▶ _Your instructions_: Every line with the word "Bolt" in it should be extracted from the data that follows.

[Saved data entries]
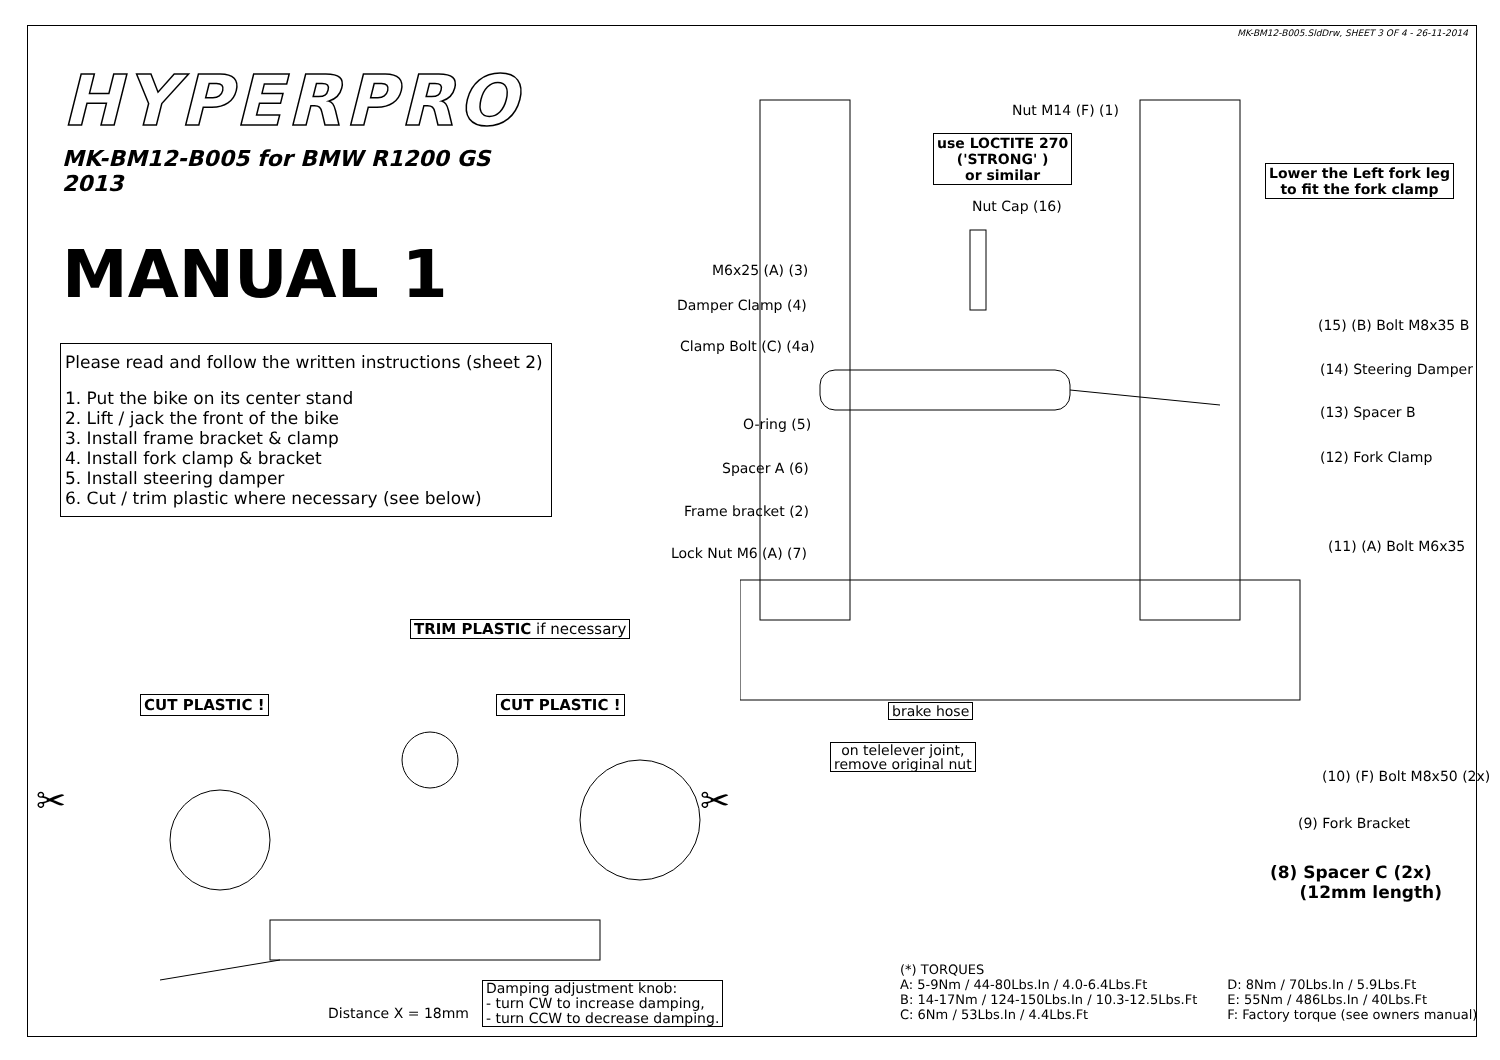MK-BM12-B005.SldDrw, SHEET 3 OF 4 - 26-11-2014
HYPERPRO
MK-BM12-B005 for BMW R1200 GS 2013
MANUAL 1
Please read and follow the written instructions (sheet 2)
1. Put the bike on its center stand
2. Lift / jack the front of the bike
3. Install frame bracket & clamp
4. Install fork clamp & bracket
5. Install steering damper
6. Cut / trim plastic where necessary (see below)
Nut M14 (F) (1)
use LOCTITE 270
('STRONG' )
or similar
Nut Cap (16)
Lower the Left fork leg
to fit the fork clamp
M6x25 (A) (3)
Damper Clamp (4)
Clamp Bolt (C) (4a)
O-ring (5)
Spacer A (6)
Frame bracket (2)
Lock Nut M6 (A) (7)
(15) (B) Bolt M8x35 B
(14) Steering Damper
(13) Spacer B
(12) Fork Clamp
(11) (A) Bolt M6x35
(10) (F) Bolt M8x50 (2x)
(9) Fork Bracket
(8) Spacer C (2x)
(12mm length)
brake hose
on telelever joint,
remove original nut
TRIM PLASTIC if necessary
CUT PLASTIC ! CUT PLASTIC !
✂ ✂
Distance X = 18mm
Damping adjustment knob:
- turn CW to increase damping,
- turn CCW to decrease damping.
(*) TORQUES
A: 5-9Nm / 44-80Lbs.In / 4.0-6.4Lbs.Ft
B: 14-17Nm / 124-150Lbs.In / 10.3-12.5Lbs.Ft
C: 6Nm / 53Lbs.In / 4.4Lbs.Ft
D: 8Nm / 70Lbs.In / 5.9Lbs.Ft
E: 55Nm / 486Lbs.In / 40Lbs.Ft
F: Factory torque (see owners manual)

▶ _Your solution_:
Clamp Bolt (C) (4a)
(15) (B) Bolt M8x35 B
(11) (A) Bolt M6x35
(10) (F) Bolt M8x50 (2x)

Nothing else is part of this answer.